Every few minutes you can hear a transition in Hecker’s set–a point a which one sound set fades into another, where a harsh digital harpsichord sound appears (10:48pm), where a three note up and down bassline appears (10:54), where super low tumble-muffled drum sounds appear but without discernible rhythm and then the bottom disappears (10:55), where a warped music box appears (11:03), where low feedbacking electric guitars appear (11:07), and so on. And through all these types of changes the concert hall remains dark–I couldn’t see Hecker from where I was standing–and rather punishing high volume brings everything to viscerality.
Listening to Hecker play his set I thought about the ways his music works against getting a handle on it, works against finding it’s sense; how it works to undermine your sense-making. The textures are so opaque with sound layers and the cues for directions–rhythmic or melo-harmonic–so not obvious that the listener needs to step up his interpretive game. As I listened to the set I thought about where it might be going, yet at almost every point of reflection the music went somewhere I wasn’t expecting, lingering on those cloud-waves of dissonance and pulsation, pushing the audience to stay with it just a little more, just a little longer. It was as if the music held the therapeutic promise of resolving itself at some point. But that would be too easy.

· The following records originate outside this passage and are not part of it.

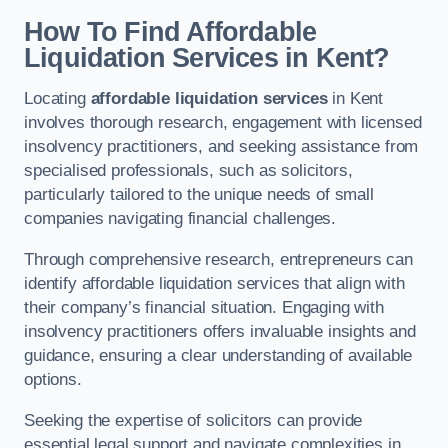
How To Find Affordable
Liquidation Services in Kent?
Locating
affordable liquidation services
in Kent
involves thorough research, engagement with licensed
insolvency practitioners, and seeking assistance from
specialised professionals, such as solicitors,
particularly tailored to the unique needs of small
companies navigating financial challenges.
Through comprehensive research, entrepreneurs can
identify affordable liquidation services that align with
their company’s financial situation. Engaging with
insolvency practitioners offers invaluable insights and
guidance, ensuring a clear understanding of available
options.
Seeking the expertise of solicitors can provide
essential legal support and navigate complexities in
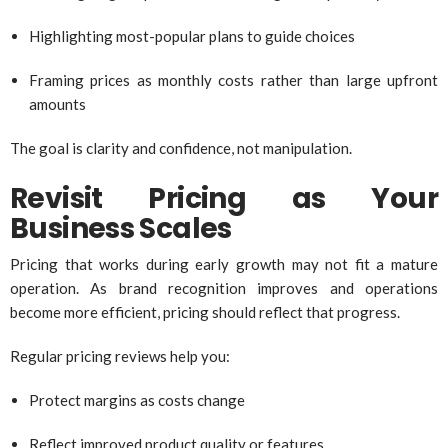
Highlighting most-popular plans to guide choices
Framing prices as monthly costs rather than large upfront
amounts
The goal is clarity and confidence, not manipulation.
Revisit Pricing as Your
Business Scales
Pricing that works during early growth may not fit a mature
operation. As brand recognition improves and operations
become more efficient, pricing should reflect that progress.
Regular pricing reviews help you:
Protect margins as costs change
Reflect improved product quality or features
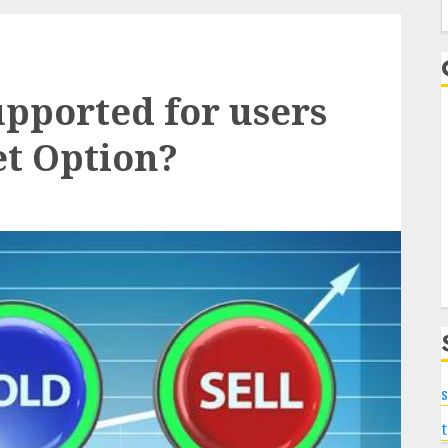
f
upported for users
et Option?
s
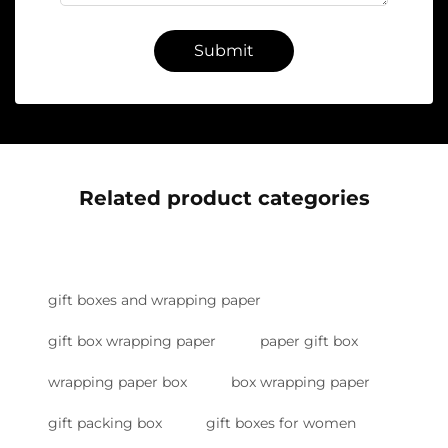
Submit
Related product categories
gift boxes and wrapping paper
gift box wrapping paper
paper gift box
wrapping paper box
box wrapping paper
gift packing box
gift boxes for women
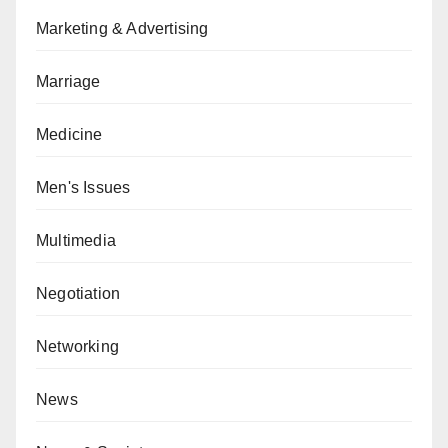
Marketing & Advertising
Marriage
Medicine
Men's Issues
Multimedia
Negotiation
Networking
News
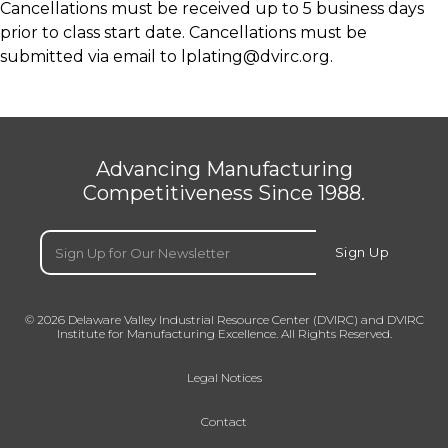
Cancellations must be received up to 5 business days
prior to class start date. Cancellations must be
submitted via email to
lplating@dvirc.org.
Advancing Manufacturing
Competitiveness Since 1988.
Email
(Required)
Sign Up
© 2026 Delaware Valley Industrial Resource Center (DVIRC) and DVIRC
Institute for Manufacturing Excellence. All Rights Reserved.
Legal Notices
Contact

What is the social contract between musical performer and listener? Within the implicit genre constraints of Hecker’s music what is the performer trying to do? Surprise us? Overwhelm us? Chart uncharted paths for us? And what role do we play in facilitating the performer’s quest? I ask these questions not because Hecker didn’t deliver a powerful live set–he did–but because his performance raised questions and had me reflecting on what it is that performer and listener are working to accomplish together in the first place. I don’t have the answer, but sometimes it’s the gap between the music and our perception of it that holds clues. After the show as I was walking to the subway I passed a few guys (most of the audience was male) who had been at the show. Chatting in front of a bar they were unpacking what they had heard over the past hour and their expectations for Hecker’s set. “I thought he was building up to something and then the lights would go on” one of them said. “But he never got there.”